There are vast lacunas in the plot, filled with the unblinking performance of Josh O’Connor, made more memorable because most of it is done without words. Everyone else revolves around him, but he remains essentially a hole at the centre of the doughnut. It is a characterisation of great depth, and God’s Own Country is a strange, inexplicably compelling story, and one so moving because at its elliptical heart, Lee manages to paint a multi-dimensional portrait of Johnny and his family dynamics—one that feels at once incredibly British and uncannily familiar.
This is a film about masculinity as an impossible and necessarily toxic project. Lee captures not only what masculinity does and how it comes undone, but the complex apparatus that keeps it into place: the family’s surveillance, the silence, the shame. But guess what? This one doesn’t have a horrible outcome. There is no all too familiar trope of “gays must be seen to suffer” and be denied a happy ending.
Ultimately God’s Own Country might well be a film for Brexit, whether intended or otherwise. It’s certainly Gheorghe, the Romanian, who saves the rejected lamb from being culled using techniques he has brought with him to this country. Farming today, eh?
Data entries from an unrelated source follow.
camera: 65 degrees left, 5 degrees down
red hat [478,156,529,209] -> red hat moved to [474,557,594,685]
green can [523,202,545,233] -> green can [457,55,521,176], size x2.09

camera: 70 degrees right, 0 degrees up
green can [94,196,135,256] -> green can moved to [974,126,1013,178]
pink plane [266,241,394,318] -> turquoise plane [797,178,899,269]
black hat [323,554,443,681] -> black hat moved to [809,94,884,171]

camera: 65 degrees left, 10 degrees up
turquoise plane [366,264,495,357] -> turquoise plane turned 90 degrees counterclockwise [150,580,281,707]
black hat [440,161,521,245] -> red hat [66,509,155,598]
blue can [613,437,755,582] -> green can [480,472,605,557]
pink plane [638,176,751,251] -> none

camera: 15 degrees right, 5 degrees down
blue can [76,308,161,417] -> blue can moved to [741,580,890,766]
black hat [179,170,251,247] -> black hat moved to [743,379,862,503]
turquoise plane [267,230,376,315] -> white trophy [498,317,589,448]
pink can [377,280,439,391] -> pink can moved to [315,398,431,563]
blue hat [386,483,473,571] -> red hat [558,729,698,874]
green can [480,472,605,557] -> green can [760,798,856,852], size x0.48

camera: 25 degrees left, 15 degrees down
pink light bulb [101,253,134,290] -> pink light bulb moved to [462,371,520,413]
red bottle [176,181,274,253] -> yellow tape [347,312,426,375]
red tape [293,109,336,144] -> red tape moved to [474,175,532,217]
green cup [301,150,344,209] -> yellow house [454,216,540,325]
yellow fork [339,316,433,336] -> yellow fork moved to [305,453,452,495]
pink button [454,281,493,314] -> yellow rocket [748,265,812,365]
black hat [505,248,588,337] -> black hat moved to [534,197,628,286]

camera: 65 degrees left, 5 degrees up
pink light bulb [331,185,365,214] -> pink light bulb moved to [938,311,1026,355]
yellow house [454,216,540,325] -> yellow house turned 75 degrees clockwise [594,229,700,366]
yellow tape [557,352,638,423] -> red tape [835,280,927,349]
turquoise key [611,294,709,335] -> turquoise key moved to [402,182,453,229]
BONUS: For what it’s worth, off the top of my head there are quite a few other movies that made an impact on me in the last few years. As it’s the last day of the year and the decade here they are, in pointless list form. See if you can guess which one of the folIowing actually had a small walk-on part in…
A Quiet Place
Can You Ever Forgive Me?
Call Me By Your Name
Rise Of The Planet of the Apes
The Love Witch
Springsteen On Broadway
X Men: First Class
A Star Is Born
The Iron Lady
Inside Llewyn Davis
Please do share your own. Nobody’s opinion counts for more than anybody else’s. (Oh, and by the way, of course I included The Iron Lady, which, despite Streep’s Oscar-winning portrayal, is probably only a three-star film, but this is my list, it is the list that is mine, and what it is, too.
Oh, so did you guess correctly?
I was, among others, The Man From UNCLE, Captain America and X Men: First Class, though perhaps not in the way I would have liked. Damn.